We’ve had a full week to digest the news since the Bank of Canada interest rate announcement last week, where the central bank kept the overnight lending rate untouched, as many had expected. Given the current state of the economy, it doesn't look there will be a Bank of Canada interest rate hike for some time.
“Variable roller coaster still hard to beat”
This quote was taken from a recent report released by BMO Capital Markets, and what makes it so interesting is that this Canadian bank has almost hinted at which type of mortgage rate is best for you. Why is this so surprising? Because the higher the interest rate is on a mortgage product, the more banks earn can a profit*. And fixed mortgage rates are almost always higher than variable mortgage rates. BMO also confirms that historically, borrowers save money through variable products. Take a look at their chart below which clearly displays variable rate superiority over the past 35 years.
*When the cost of borrowing remains the same, (i.e. the overnight rate). Banks can increase their revenue by increasing the spread between their rate charged to consumers versus the cost of borrowing.
Via BMO Capital Markets
Some key points taken from the report:
- Since the 1980s, we’ve been in a “long-term” declining rate environment
- Due to the BoC’s already low policy rate, variable rates have limited further downside
- Posted rates disguise the fact that “negotiated” fixed rates are much closer to variable rates
What is interesting in this report is that they make a case for choosing fixed. The last time a fixed rate was superior to a variable rate was during the late 70s and late 80s, both because they occurred during a period when rising interest rates were expected. And since most industry experts forecast rates to rise next year, locking in a fixed rate might be the wise thing to do, especially when 5-year fixed rates are hovering near record lows.
In addition to supporting fixed rate mortgages, they also make a case for variable rates as well, which appears to supercede their fixed rate argument. The advantage with variable is that although rates are expected to rise, they aren’t expected to increase by that much. The strong Canadian dollar, tame inflation, and a struggling global economy, are all factors that suggest that the overnight rate should increase modestly at best. According to BMO, that number is 1.25% by 2012.
Government of Canada Bond Yields
Last week we saw 5 year bond yields drop 18 basis points for a record low of 1.29%. Even in the face of record low 5-year Government of Canada bond yields, banks continue to stand pat on their 5-year fixed mortgage rates as we saw no movement last week.

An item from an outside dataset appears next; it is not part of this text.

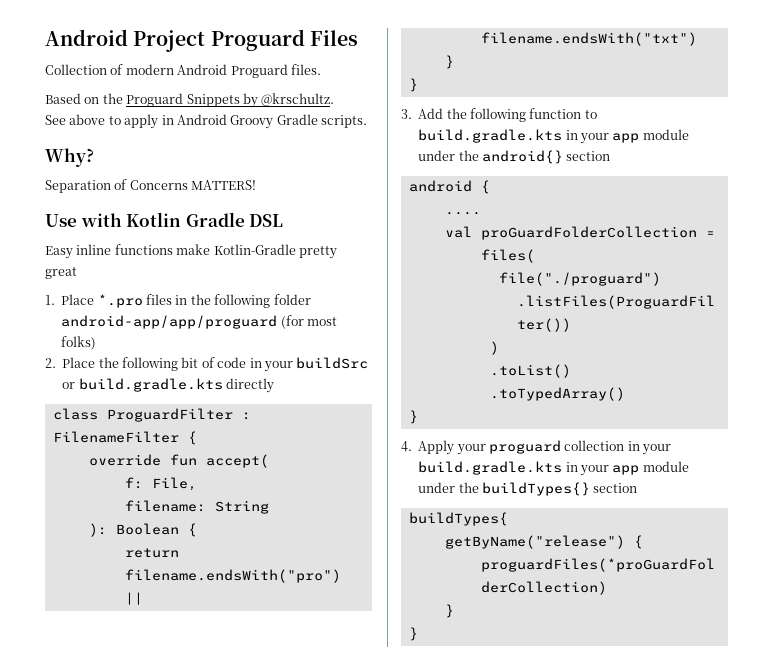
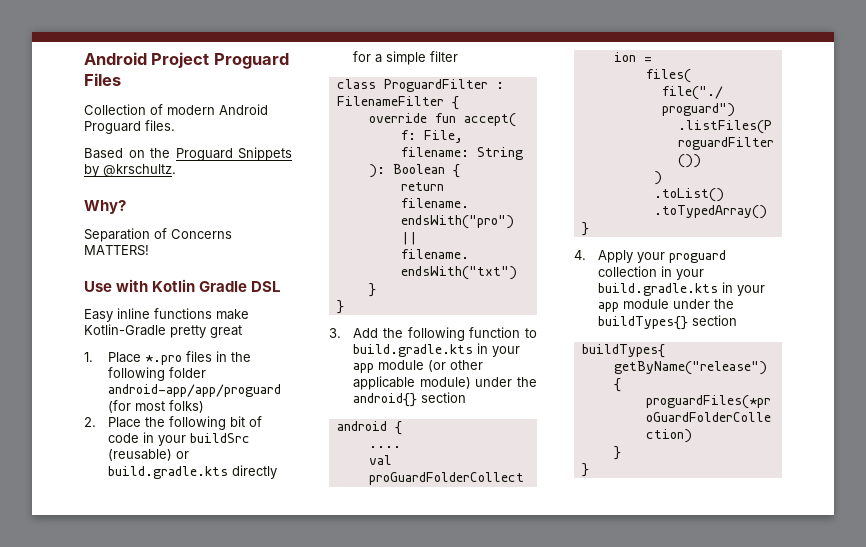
[45,114,367,129] // See above to apply in Android Groovy Gradle scripts. -> (176, 170) none
(369, 363) none -> [108,449,173,461] (reusable)
(274, 385) none -> [353,51,459,65] for a simple filter
(689, 134) none -> [428,360,484,372] [353,376,471,390] (or other applicable module)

It’s no surprise that the product of choice lately has been the variable rate mortgage.
“If variable-rate borrowers take advantage of what looks like at least two more years of rock bottom rates by ploughing those savings back into their mortgage, they will be well ahead of their fixed-rate counterparts when rates eventually start to rise.” – David Larock 
Current Mortgage Rates
*according to Ratehub.ca mortgage rates
Discounted weekly 5-year fixed mortgage rates and 5-year variable mortgage rates from January 2011 to the present.
Historical trend of monthly discounted 5-year fixed mortgage rates and discounted 5-year variable mortgage rates from May 2006 to September 2011.
What mortgage products are Canadians buying?
The spread between 5-year fixed mortgage rates and 5-year variable rates shrunk last week, which was reflected in the mortgage product popularity. The fixed rate outperformed the variable for the first time in weeks. It will be interesting to see if this trend will continue.
Note: This is simply a small sample size and does not represent the entire market. It does, however, offer some useful insight.